|M.Sc Student||Beliak Leonid|
|Subject||Adaptive Calculation of Variable Coefficients Elliptic|
Differential Equations via
|Department||Department of Computer Science||Supervisor||Mr. Moshe Israeli (Deceased)|
We propose a wavelet-based solver for strictly elliptic linear homogeneous PDE’s with non-constant coefficients of the form:
ΔU - b(x)U = f(x).
We consider efficient discretization and solution of differential equations with non-oscillatory behavior that has possibly localized regions with irregular structures. Similar to other discretization schemes for the solution of PDEs, in wavelet schemes we have to solve a system of linear equations in the wavelet coordinate basis. Preconditioned Conjugate gradient method is one of the most efficient methods to solve such a system. Using this method only a constant number of steps is needed to obtain a solution with a prescribed accuracy.
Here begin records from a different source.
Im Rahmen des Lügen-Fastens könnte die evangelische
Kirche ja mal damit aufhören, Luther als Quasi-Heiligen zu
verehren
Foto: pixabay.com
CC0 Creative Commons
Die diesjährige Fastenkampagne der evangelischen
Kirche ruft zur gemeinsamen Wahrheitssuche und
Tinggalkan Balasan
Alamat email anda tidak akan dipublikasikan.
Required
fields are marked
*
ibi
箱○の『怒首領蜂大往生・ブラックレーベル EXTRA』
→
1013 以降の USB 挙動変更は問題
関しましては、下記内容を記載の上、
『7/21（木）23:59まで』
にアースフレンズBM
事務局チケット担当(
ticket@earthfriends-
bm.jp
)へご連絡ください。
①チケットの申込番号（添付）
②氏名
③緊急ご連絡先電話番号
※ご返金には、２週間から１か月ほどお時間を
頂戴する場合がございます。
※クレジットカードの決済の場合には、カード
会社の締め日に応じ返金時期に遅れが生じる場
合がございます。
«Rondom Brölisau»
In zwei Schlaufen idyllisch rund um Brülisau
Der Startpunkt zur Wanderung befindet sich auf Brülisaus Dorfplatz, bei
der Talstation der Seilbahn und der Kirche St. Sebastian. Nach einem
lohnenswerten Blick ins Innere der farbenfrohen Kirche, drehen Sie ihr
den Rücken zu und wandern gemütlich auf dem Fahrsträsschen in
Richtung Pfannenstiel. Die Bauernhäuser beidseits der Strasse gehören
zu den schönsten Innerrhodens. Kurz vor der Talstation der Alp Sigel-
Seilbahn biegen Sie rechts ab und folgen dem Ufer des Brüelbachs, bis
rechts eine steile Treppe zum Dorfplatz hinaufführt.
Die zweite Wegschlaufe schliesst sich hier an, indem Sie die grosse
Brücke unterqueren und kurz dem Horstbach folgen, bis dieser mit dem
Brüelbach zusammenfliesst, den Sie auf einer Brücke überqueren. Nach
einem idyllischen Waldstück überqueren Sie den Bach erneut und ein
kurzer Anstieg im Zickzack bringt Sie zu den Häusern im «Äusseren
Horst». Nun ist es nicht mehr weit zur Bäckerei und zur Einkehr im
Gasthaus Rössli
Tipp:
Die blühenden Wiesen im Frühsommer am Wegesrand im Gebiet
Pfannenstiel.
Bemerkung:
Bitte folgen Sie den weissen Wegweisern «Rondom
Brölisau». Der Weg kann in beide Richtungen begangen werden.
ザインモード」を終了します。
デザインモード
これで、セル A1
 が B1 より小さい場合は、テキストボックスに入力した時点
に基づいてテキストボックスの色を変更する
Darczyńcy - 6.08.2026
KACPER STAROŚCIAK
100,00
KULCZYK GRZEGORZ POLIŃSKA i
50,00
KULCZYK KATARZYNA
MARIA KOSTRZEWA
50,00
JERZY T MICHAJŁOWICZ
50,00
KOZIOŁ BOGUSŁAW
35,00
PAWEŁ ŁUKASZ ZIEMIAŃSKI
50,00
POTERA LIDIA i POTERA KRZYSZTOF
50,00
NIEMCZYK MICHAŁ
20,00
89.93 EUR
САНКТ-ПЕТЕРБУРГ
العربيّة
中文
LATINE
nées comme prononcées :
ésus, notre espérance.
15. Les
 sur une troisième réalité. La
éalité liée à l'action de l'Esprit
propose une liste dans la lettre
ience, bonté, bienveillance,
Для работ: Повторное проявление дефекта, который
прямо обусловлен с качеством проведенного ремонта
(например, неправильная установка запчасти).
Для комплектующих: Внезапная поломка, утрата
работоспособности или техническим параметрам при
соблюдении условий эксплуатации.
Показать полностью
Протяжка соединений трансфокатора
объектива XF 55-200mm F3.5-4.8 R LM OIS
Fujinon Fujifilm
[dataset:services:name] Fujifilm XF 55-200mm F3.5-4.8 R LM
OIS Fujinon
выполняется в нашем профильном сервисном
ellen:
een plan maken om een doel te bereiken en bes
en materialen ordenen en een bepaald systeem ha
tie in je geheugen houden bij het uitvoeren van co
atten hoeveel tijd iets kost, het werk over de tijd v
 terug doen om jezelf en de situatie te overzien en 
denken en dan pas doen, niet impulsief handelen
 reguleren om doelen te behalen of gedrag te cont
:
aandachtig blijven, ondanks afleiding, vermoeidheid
We adaptively combine a sparse multiplication algorithm with an existing diagonally preconditioned conjugate gradient (CG) method based on wavelets. We use sparse data structures to take advantage of the O(Ns) complexity of the algorithm, where Ns is the number of significant coefficients (above a certain threshold) required for a given accuracy. In this work we show that the usage of sparse multiplication in wavelet space rather than in the original physical space can speed up by a factor of 20 the performance of a regular solver. Therefore, we present an algorithm and numerical results for adaptive multiplication scheme that can solve fast mentioned above equation. We explored how the accuracy of wavelet-based multiplication is affected by different input parameters of the algorithm. We extended and integrated sparse multiplication into a PDE solver. We also studied the relation between the performance of the solver and the parameters of the wavelet based sparse multiplication.